Text passage:

-
Start with the following seed URL: http://en.wikipedia.org/wiki/Sustainable_energy; a Wikipedia article about green energy.
-
Crawler respect the politeness policy by using a delay of at least one second between HTTP requests.
-
Follow the links with the prefix http://en.wikipedia.org/wiki that lead to articles only (avoid administrative links containing : ). Non-English articles and external links must not be followed.
-
Crawl to depth 5. The seed page is the first URL in the frontier and thus counts for depth 1.
-
Stop once it’ve crawled 1000 unique URLs. Keep a list of these URLs in a text file. Also, keep the downloaded documents (raw html, in text format) with their respective URL for future tasks (transformation and indexing)
Crawler should be able to consume two arguments: a URL and a keyword to be matched against text, anchor text, or text within a URL. Starting with the same seed in Task 1, crawl to depth 5 at most, using the keyword “solar”. Crawler return at most 1000 URLS for each of the following:
- Breadth first crawling
- Depth first crawling
// P is the set of all pages; |P| = N
// S is the set of sink nodes, i.e., pages that have no out links
// M(p) is the set (without duplicates) of pages that link to page p
// L(q) is the number of out-links (without duplicates) from page q
// d is the PageRank damping/teleportation factor; use d = 0.85 as a fairly typical value
foreach page p in P
PR(p) = 1/N /* initial value */
while PageRank has not converged do
sinkPR = 0
foreach page p in S /* calculate total sink PR */
sinkPR += PR(p)
foreach page p in P
newPR(p) = (1-d)/N /* teleportation */
newPR(p) += d*sinkPR/N /* spread remaining sink PR evenly */
foreach page q in M(p) /* pages pointing to p */
newPR(p) += d*PR(q)/L(q) /* add share of PageRank from in-links */
foreach page p
PR(p) = newPR(p)
Return and output final PR score.

Stated goal A:
Answer these questions about the crawler text, one per line and marked the same way:
(i) What is the shortest delay allowed between HTTP requests?
(ii) Which keyword is used when crawling with two arguments?
(iii) What value of the damping factor d is given for PageRank?
Stated goal B: Turn the paragraph of the crawler text that begins "Follow the links with the prefix" into a short bulleted list that keeps its main facts.
Stated goal C: Quote the crawler text word for word, starting at "Crawler should be" and ending at "sinkPR += PR(p)".

Collected material:
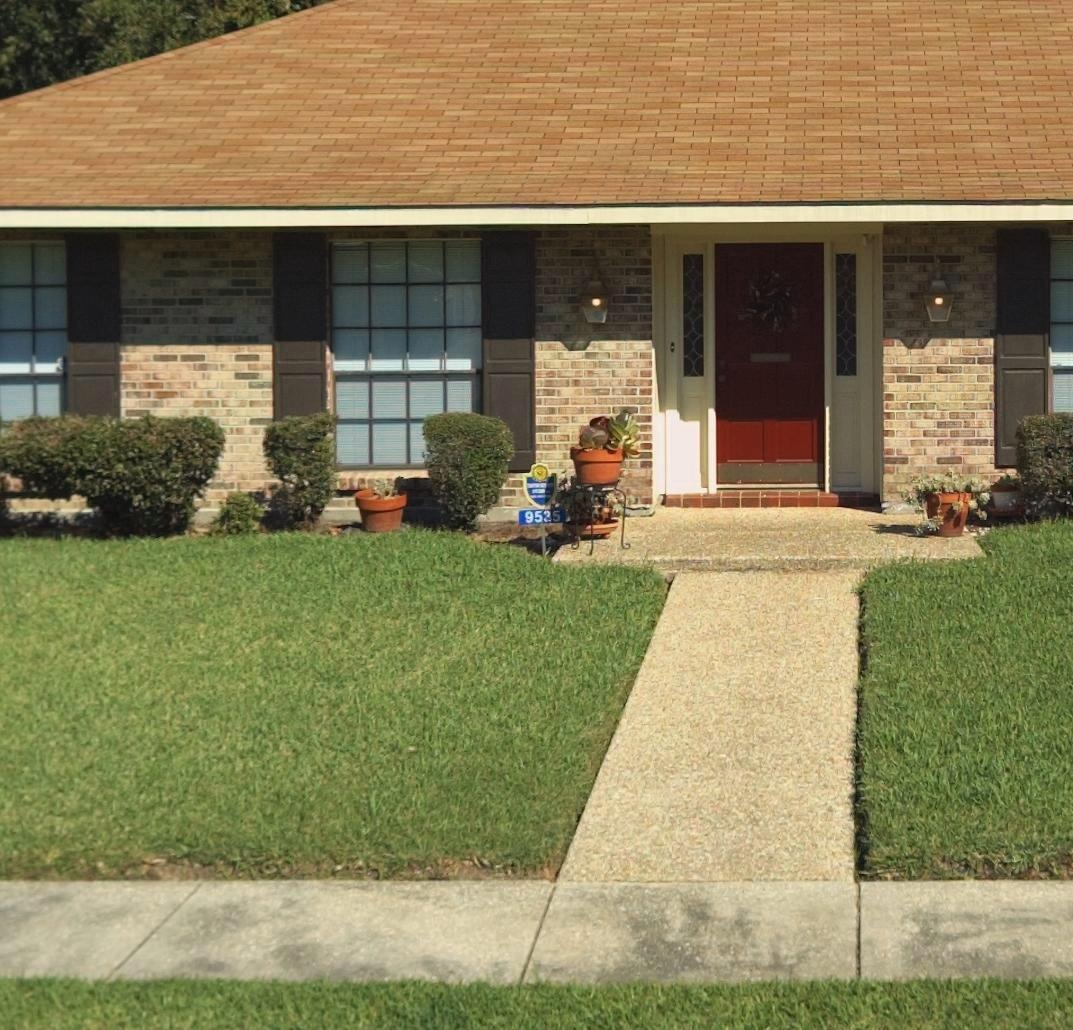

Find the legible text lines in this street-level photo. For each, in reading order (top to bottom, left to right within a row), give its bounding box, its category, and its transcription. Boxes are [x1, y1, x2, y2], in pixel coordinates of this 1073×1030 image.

[523, 508, 562, 525] StreetNumber: 95*5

Right answer A:
(i) At least one second.
(ii) "solar"
(iii) d = 0.85

Right answer B:
- Follow only links with the prefix http://en.wikipedia.org/wiki that lead to articles.
- Avoid administrative links, which contain a colon (:).
- Do not follow non-English articles or external links.

Right answer C:
Crawler should be able to consume two arguments: a URL and a keyword to be matched against text, anchor text, or text within a URL. Starting with the same seed in Task 1, crawl to depth 5 at most, using the keyword “solar”. Crawler return at most 1000 URLS for each of the following:
- Breadth first crawling
- Depth first crawling
// P is the set of all pages; |P| = N
// S is the set of sink nodes, i.e., pages that have no out links
// M(p) is the set (without duplicates) of pages that link to page p
// L(q) is the number of out-links (without duplicates) from page q
// d is the PageRank damping/teleportation factor; use d = 0.85 as a fairly typical value
foreach page p in P
PR(p) = 1/N /* initial value */
while PageRank has not converged do
sinkPR = 0
foreach page p in S /* calculate total sink PR */
sinkPR += PR(p)